▸ Task details:
Can you print each of the items below word for word, leaving out the pictures?

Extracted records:
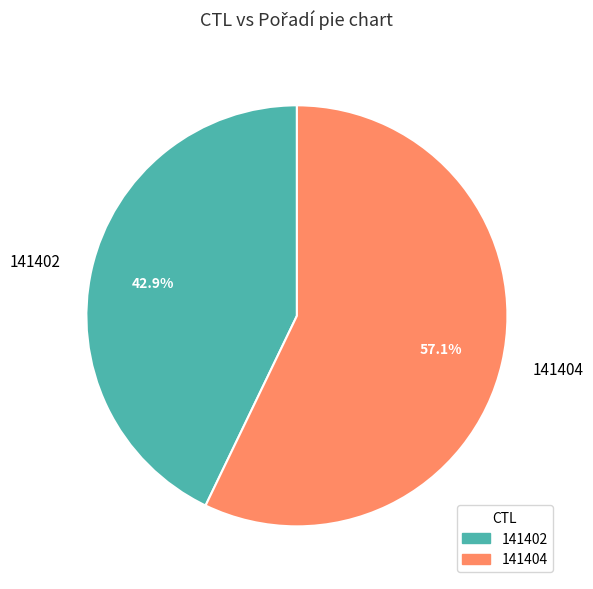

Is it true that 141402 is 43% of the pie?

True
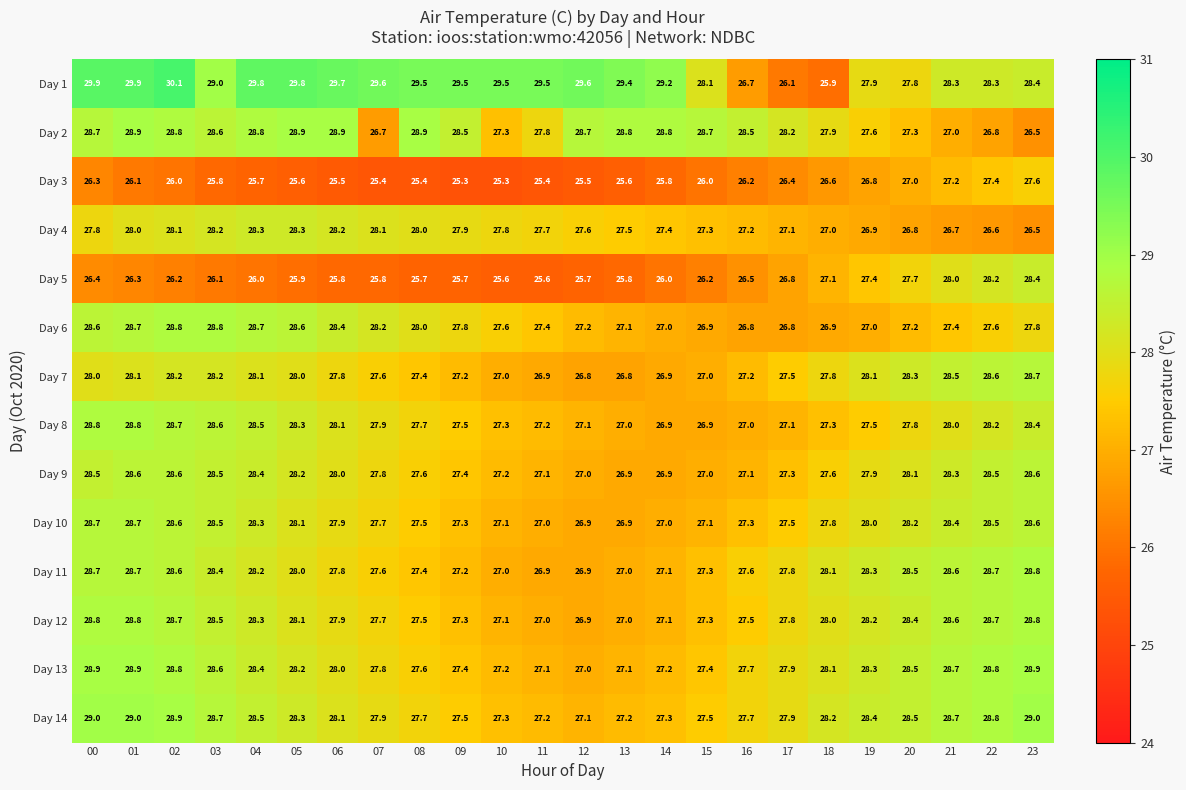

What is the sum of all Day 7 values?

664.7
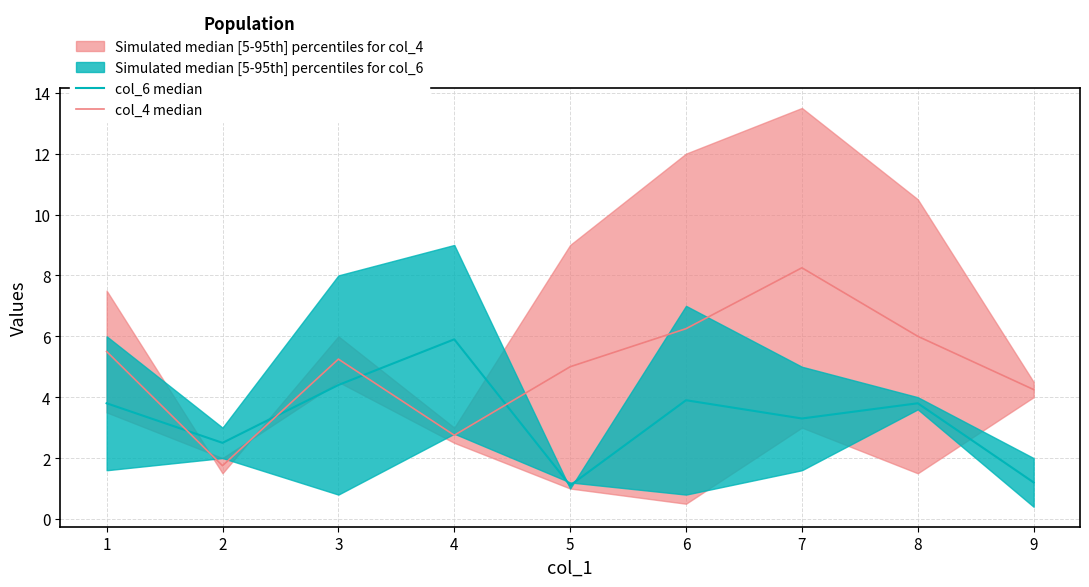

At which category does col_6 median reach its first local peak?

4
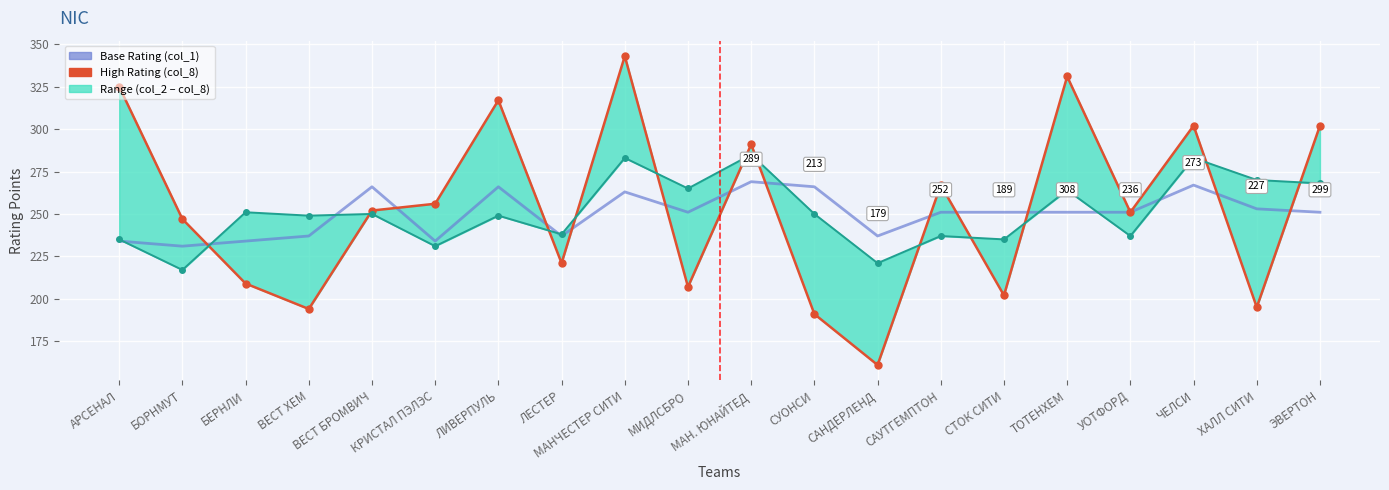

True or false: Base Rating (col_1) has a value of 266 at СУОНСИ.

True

▸ Exercise response:
Is it true that 141402 is 43% of the pie?

True

What is the sum of all Day 7 values?

664.7

At which category does col_6 median reach its first local peak?

4

True or false: Base Rating (col_1) has a value of 266 at СУОНСИ.

True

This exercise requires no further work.